**Selected text**.
For the record, when asked by NBC’s Luke Russert about Norquist’s influence on House Republicans, Boehner described Norquist as “some random person in America.”
If the supercommittee falls short, the Pentagon fears that defense programs could face a $500 billion sequester. On Tuesday, the heads of the four branches of service appeared before the House Armed Services Committee to warn against slashing the military.
“If we’re not decisively dominant, we can still win,” said Army Chief of Staff Gen. Ray Odierno. “But at the cost of the lives or our men and women.”
Rep. Adam Smith (D-WA) is the top Democrat on the House Armed Services panel. He argues that lawmakers should pull out all the stops to avoid a supercommittee failure.
“Large, immediate, across the board cuts to the defense budget, which would occur under sequestration, could do serious damage to our national security,” Smith said at the hearing. “In order to avoid these large cuts and the resulting job losses, we’re going to have to stop repeating ideological talking points and address our budget problems comprehensively, through smarter spending and enhanced revenue.”
In other words, cave on revenue dogma to keep the country safe.
Regardless, the supercommittee is right up against its deadline. And communication between the supercommittee and many lawmakers appears to work no better than the phone in the St. Louis Cardinals’ bullpen.
“It isn’t something that I get a report or the Speaker gets a report,” said House Minority Leader Nancy Pelosi (D-CA).
Rep. Emanuel Cleaver (D-MO), who heads the Congressional Black Caucus (CBC), said he’s even leaned on his longtime friend, Assistant House Minority Leader and supercommittee member Jim Clyburn (D-SC) for information. But Clyburn hasn’t volunteered much to his fellow CBCer.
“I’m like ‘Jim, it’s me,’” said Cleaver when he’s asked for a supercommittee status report from Clyburn. But to no avail.“(The Ethics) Committee and the supercommittee tend to hold confidentiality.”
This dearth of information is now casting a pall on Congress, as people suspect the supercommittee is doomed.
“The mood is one of nervousness,” said Boehner. “There is pressure on both sides of the aisle and leadership.”
This comes as Congress has taken the nation to the brink on several occasions this year alone. There were two flirtations with possible government shutdowns. Lawmakers averted one shutdown in April by mere hours. In August, Congress narrowly avoided a federal default when it okayed a debt ceiling increase and created the supercommittee.

Point correspondence data across multiple images
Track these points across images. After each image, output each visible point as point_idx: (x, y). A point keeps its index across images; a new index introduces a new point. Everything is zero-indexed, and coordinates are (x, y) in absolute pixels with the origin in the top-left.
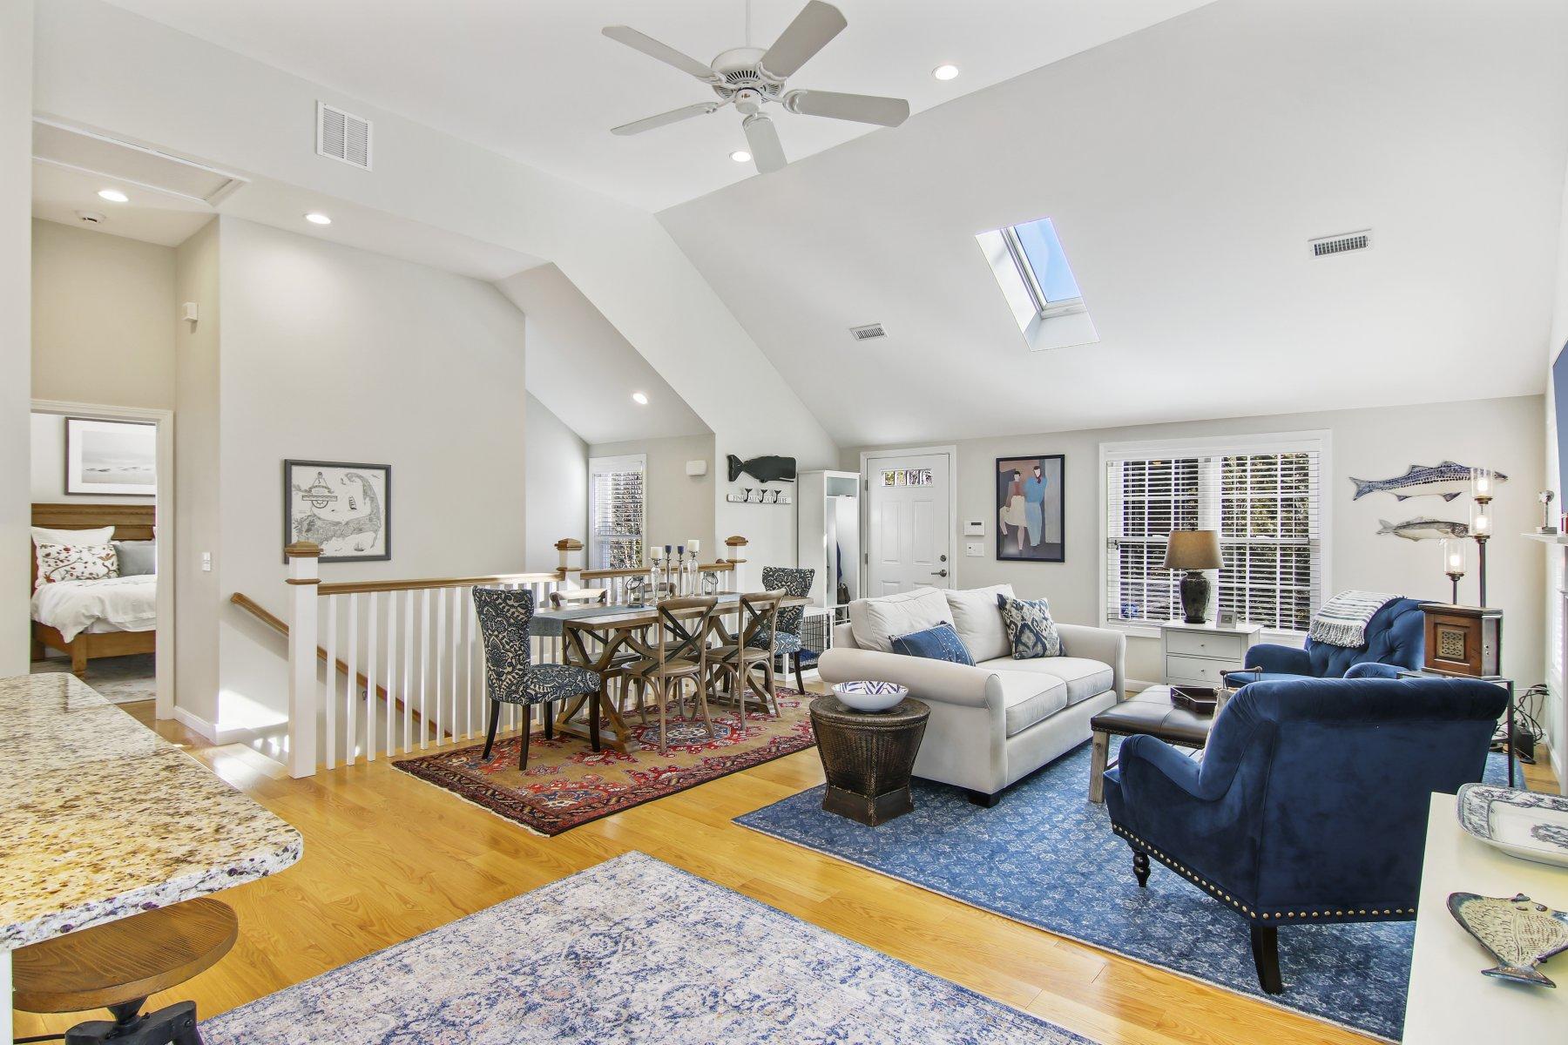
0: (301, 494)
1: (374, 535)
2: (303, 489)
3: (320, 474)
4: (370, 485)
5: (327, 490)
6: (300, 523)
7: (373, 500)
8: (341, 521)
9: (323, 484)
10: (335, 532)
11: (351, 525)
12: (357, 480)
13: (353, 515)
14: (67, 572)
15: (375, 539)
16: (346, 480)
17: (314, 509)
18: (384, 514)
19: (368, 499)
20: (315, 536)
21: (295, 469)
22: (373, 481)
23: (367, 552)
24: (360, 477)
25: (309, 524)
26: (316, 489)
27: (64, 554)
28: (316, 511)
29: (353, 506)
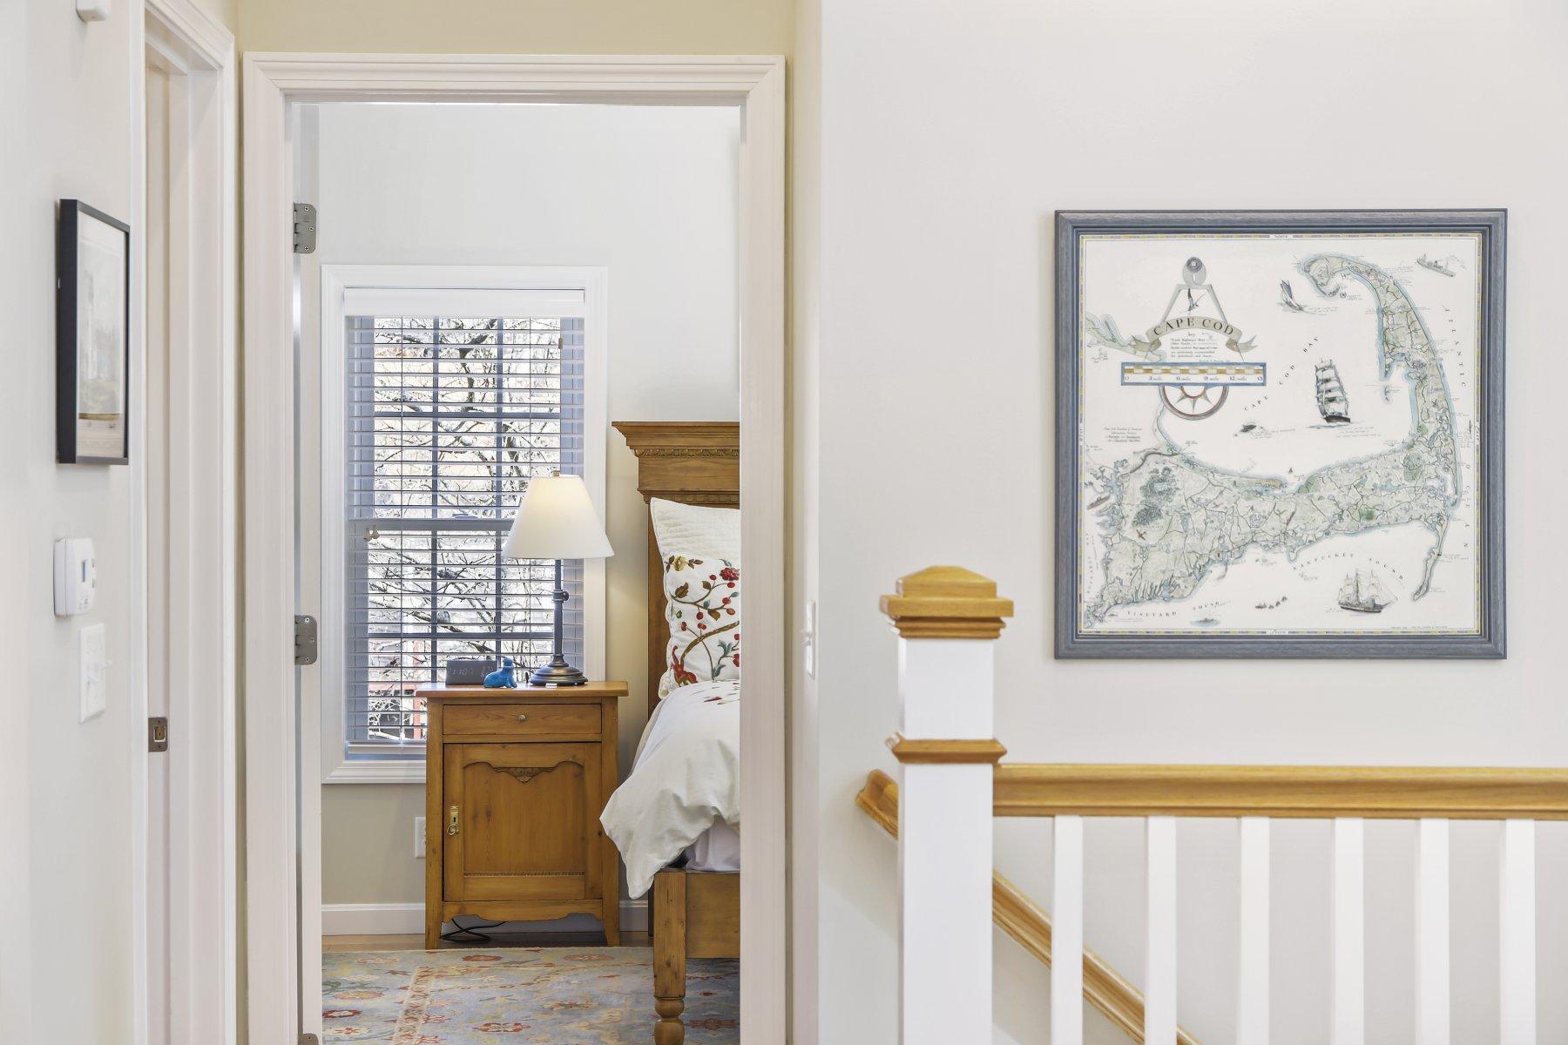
0: (1118, 356)
1: (1432, 540)
2: (1125, 335)
3: (1194, 265)
4: (1409, 310)
5: (1222, 339)
6: (1115, 481)
7: (1423, 374)
8: (1281, 472)
9: (1206, 309)
10: (1257, 520)
11: (1327, 489)
12: (1354, 286)
13: (1335, 447)
14: (726, 649)
15: (1436, 554)
16: (1304, 291)
17: (1170, 420)
18: (1475, 440)
19: (1398, 372)
20: (1177, 541)
21: (1094, 249)
22: (1423, 290)
23: (1396, 620)
24: (1368, 273)
25: (1149, 489)
26: (1181, 334)
27: (721, 590)
28: (1179, 431)
29: (1334, 408)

**The problem**.
Answer these from the excerpt on the supercommittee:
1. What dollar amount of sequester does the Pentagon fear defense programs could face?
2. Which caucus does Rep. Emanuel Cleaver head?
3. In which month did lawmakers avert a government shutdown by mere hours?
The records have no role here.

**Final answer**.
1. $500 billion
2. The Congressional Black Caucus (CBC)
3. April